So for several years I was driving a car with expired registration, no inspection, and no insurance. I'm not proud of this, but I thought it was interesting that the fines for these infractions added up to less than I would have paid to be driving legally all those years.
That calculation turns out to be incorrect, however, because of Texas's Driver Responsibility Program. In addition to the several hundred dollars I already paid in fines, the DRP thing means that I also owe 250 dollars a year, for the next three years.
I don't mind paying for my mistakes, but there is one key thing they forget to tell you when you pay your fines down at the municipal court: They forget to tell you anything about the DRP fines.
I had no idea that I was supposed to pay this money, and I received no correspondence about it until this week, when I got a letter from a collection agency. In fact, I suspect that this is the real reason Texas has not been able to collect these fines and has had to resort to the collection agencies. Nobody, including the clerks at the courthouse, actually knows about it!
Is anybody else familiar with these DRPs? Do they work better in other states?

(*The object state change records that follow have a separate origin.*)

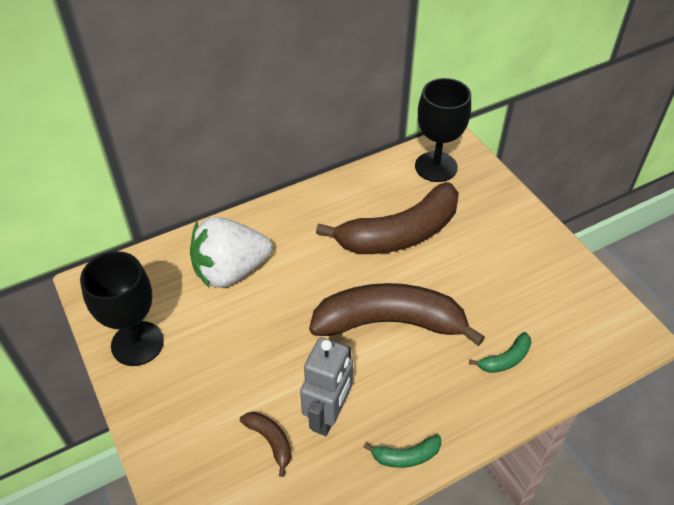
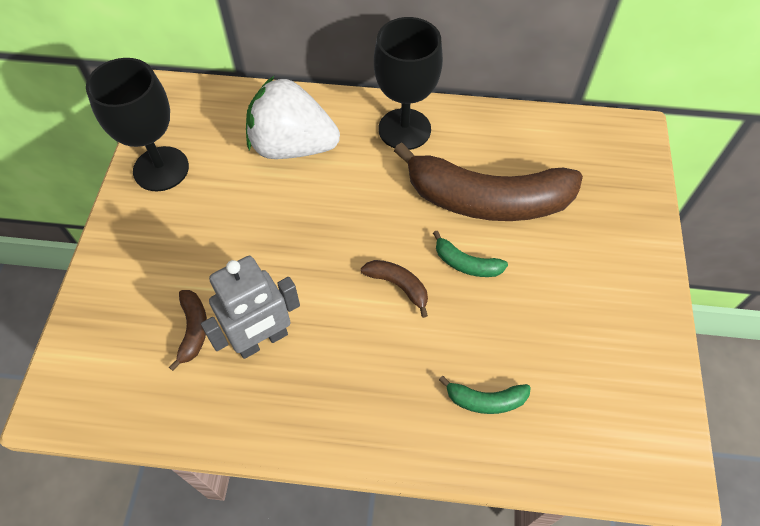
camera: 35 degrees right, 10 degrees up
brown banana [309,283,485,346] -> brown banana [361,260,428,318], size x0.41
green banana [364,435,441,468] -> green banana moved to [433,231,508,277]
black goblet [415,78,471,182] -> black goblet moved to [374,17,443,150]

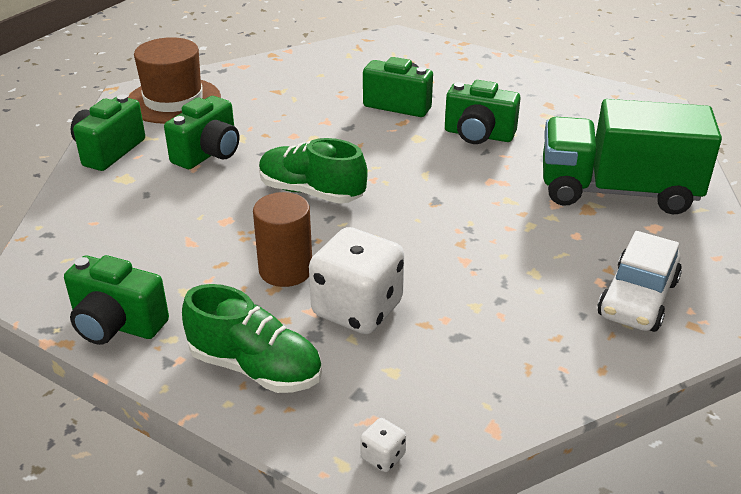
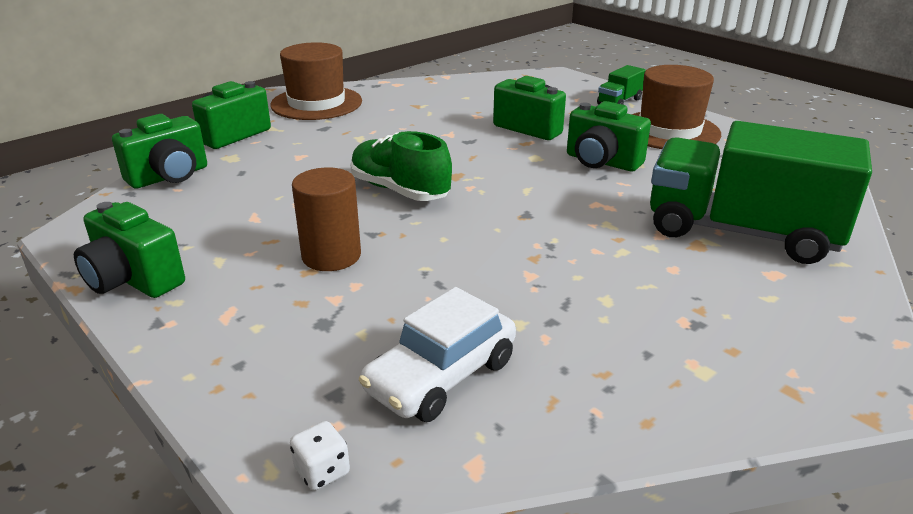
camera: 15 degrees right, 5 degrees down
green camera [164,96,239,169] -> green camera moved to [112,114,207,189]
green shoe [182,284,322,393] -> none
white dice [309,227,404,334] -> none
white car [598,231,682,332] -> white car moved to [359,287,516,422]
none -> green truck [597,65,646,105]
none -> brown hat [632,65,721,149]

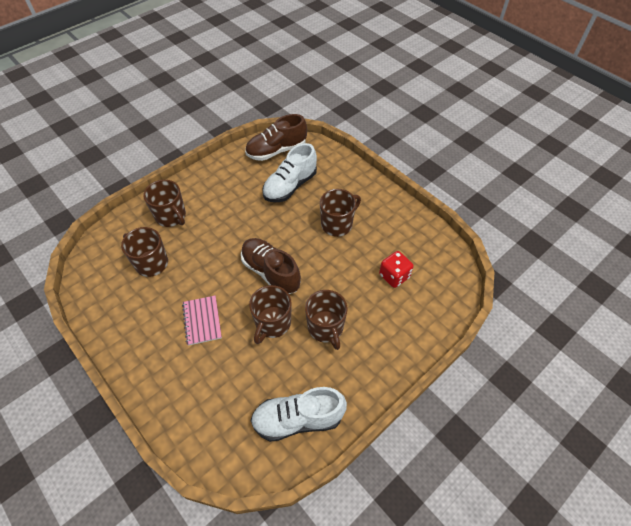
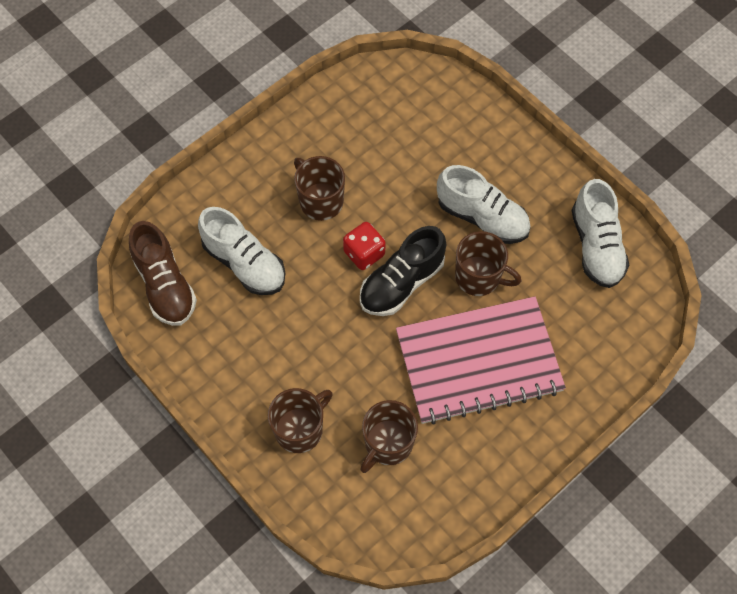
camera: 90 degrees left, 10 degrees up
pink notebook [182,295,222,346] -> pink notebook [396,296,566,424], size x2.30
brown shoe [241,238,301,294] -> black shoe [360,226,446,316]
brown mug [305,290,348,350] -> white shoe [437,165,531,244]
red dice [379,251,414,288] -> red dice moved to [343,222,386,270]

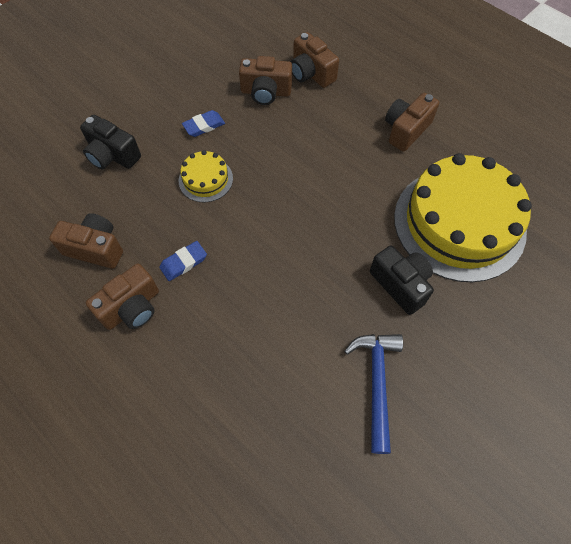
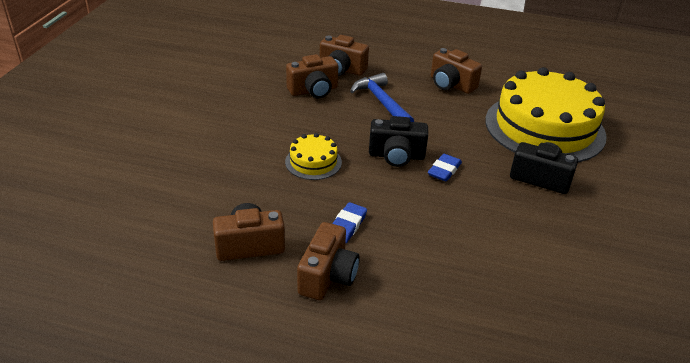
camera: 30 degrees left, 25 degrees down
black camera [80,115,141,170] -> black camera moved to [369,116,428,167]
blue eraser [182,110,225,137] -> blue eraser moved to [428,154,462,182]
blue hammer [344,334,403,454] -> blue hammer moved to [350,73,414,122]
brown camera [385,93,439,152] -> brown camera turned 60 degrees counterclockwise [431,48,482,94]

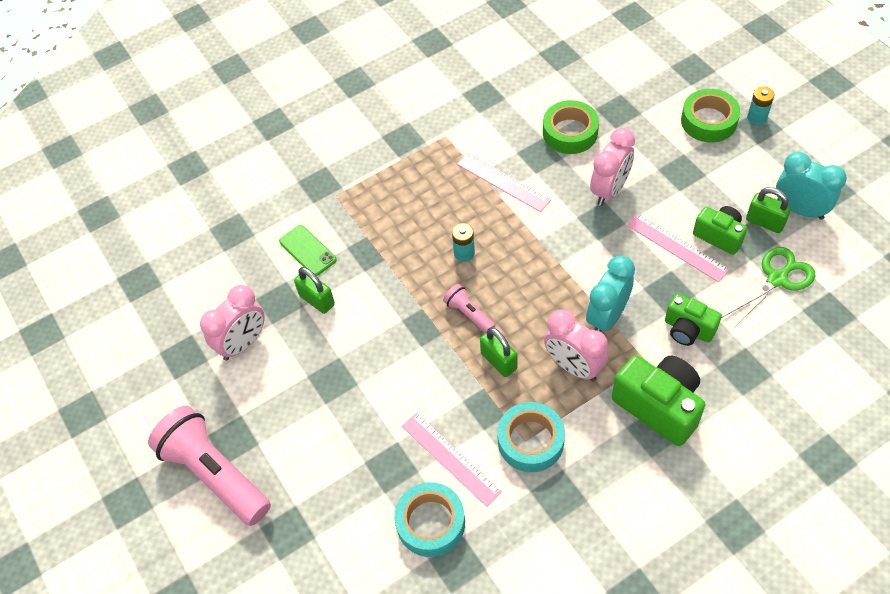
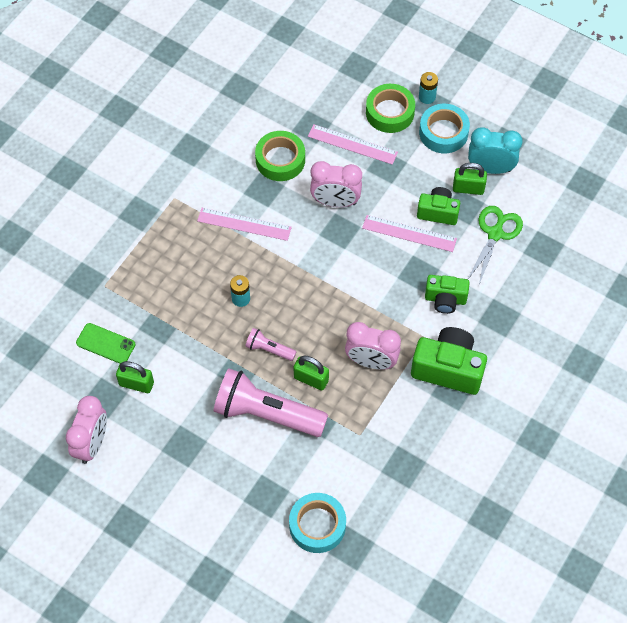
camera: 30 degrees left, 5 degrees up
pink flashlight [148,405,271,526] -> pink flashlight moved to [214,369,328,437]
pink ruler [402,413,502,507] -> pink ruler moved to [308,124,398,165]
turquoise tape [497,402,565,472] -> turquoise tape moved to [419,104,470,153]
turquoise clock [586,256,635,332] -> none
pink clock [590,128,635,206] -> pink clock turned 90 degrees clockwise [310,161,362,207]

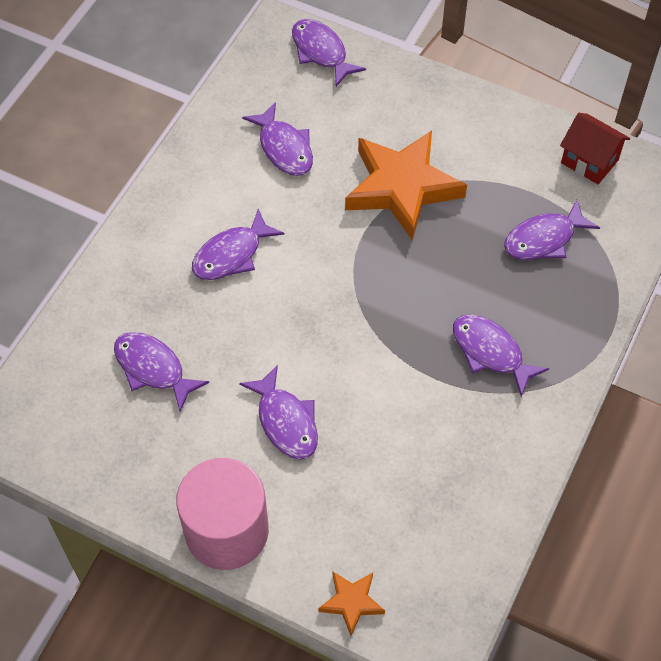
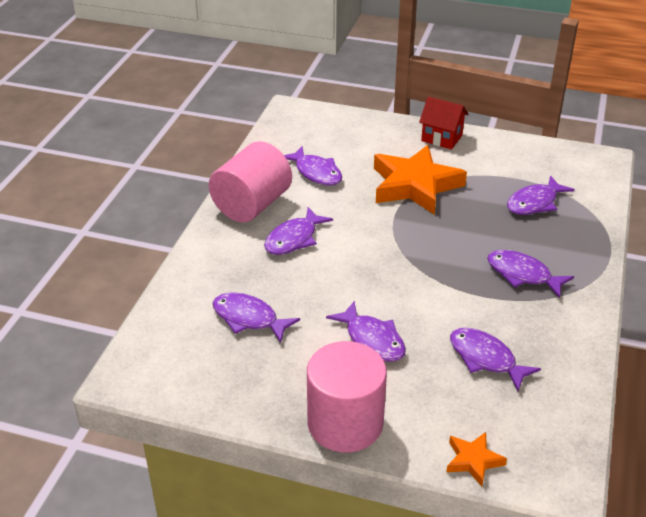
camera: 10 degrees left, 20 degrees down
purple fish [292,19,366,87] -> purple fish moved to [450,328,541,391]
red house [560,113,630,184] -> red house moved to [419,97,468,149]
none -> pink cylinder [209,141,292,223]

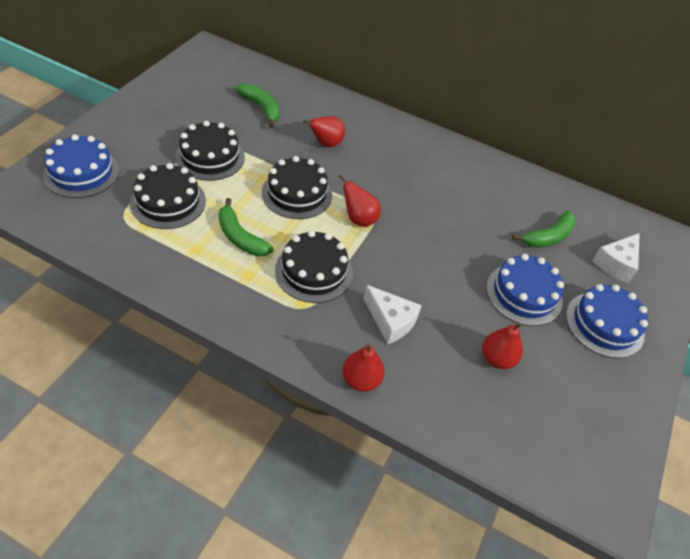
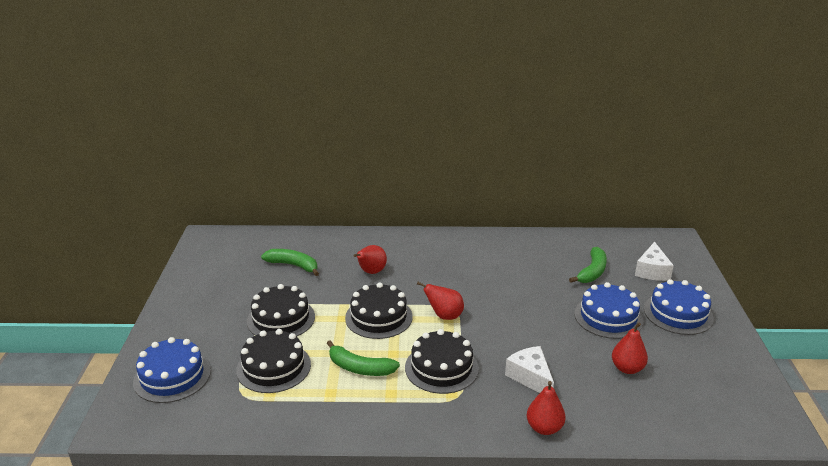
camera: 20 degrees left, 20 degrees down
white cheese [363,285,422,344] -> white cheese turned 135 degrees counterclockwise [505,346,554,393]

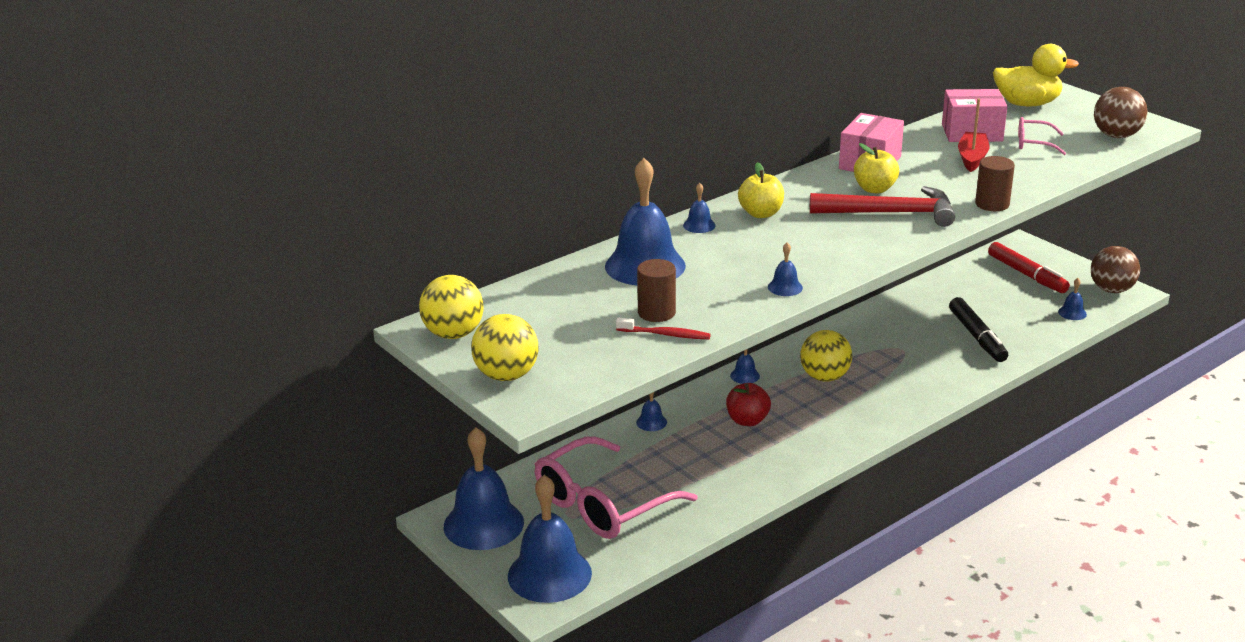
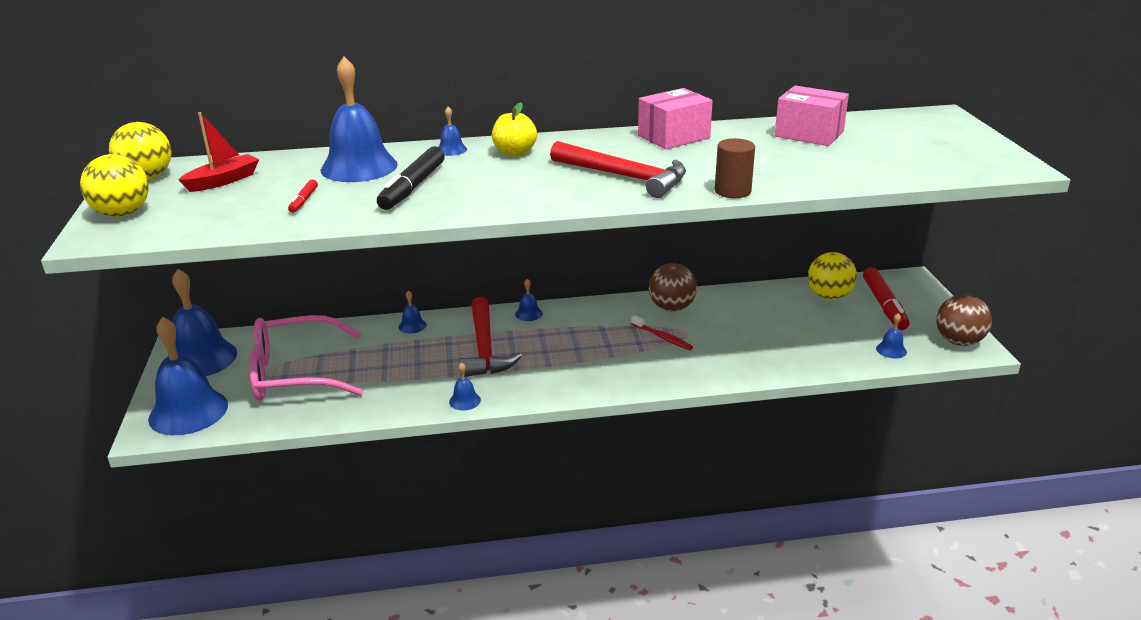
camera: 30 degrees right, 0 degrees up
red toothbrush [616,318,711,339] -> red toothbrush moved to [631,315,693,350]
brown cylinder [637,259,676,322] -> red marker [288,179,318,213]
red apple [726,383,771,426] -> red hammer [459,297,522,377]
blue bell [768,242,803,296] -> blue bell moved to [449,362,481,411]
yellow ball [800,330,852,382] -> yellow ball moved to [808,252,857,300]
yellow apple [854,143,899,193] -> none
black marker [949,297,1008,362] -> black marker moved to [377,146,445,210]
red boat [958,98,989,172] -> red boat moved to [179,112,259,192]
yellow duck [993,44,1079,106] -> none
pink glasses [1018,117,1066,155] -> none
brown ball [1094,87,1147,138] -> brown ball moved to [649,263,697,311]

UPDATE: Others share my woe.
In my particular situation, our fines were paid completely for the first year and we received no notification the second year. The deadline to pay had not expired and when I entered my information on the DPS website, it showed that I had paid my fine and owed nothing. However, when my future father in law, a 20year+ HPD sergeant, ran my license it said that it had been suspended for almost a year. Later I found out that DPS changed your identification number each year, so even if they fail to notify you, and as a good citizen you pro-actively go to the allocated website to pay a fine, the information you are given could be incorrect. Thus leaving you susceptible to being arrested and then paying hundreds, if not thousands of dollars to get out of jail for essentially driving; not because you didn’t pay for whatever violation occurred in the city you received, but because of an additional fine that the state has given you for the same exact violation in said city or jurisdiction. A fine that surprisingly, many drivers have no idea they owe. The financial and economic burden this is placing on hardworking citizens is outrageous.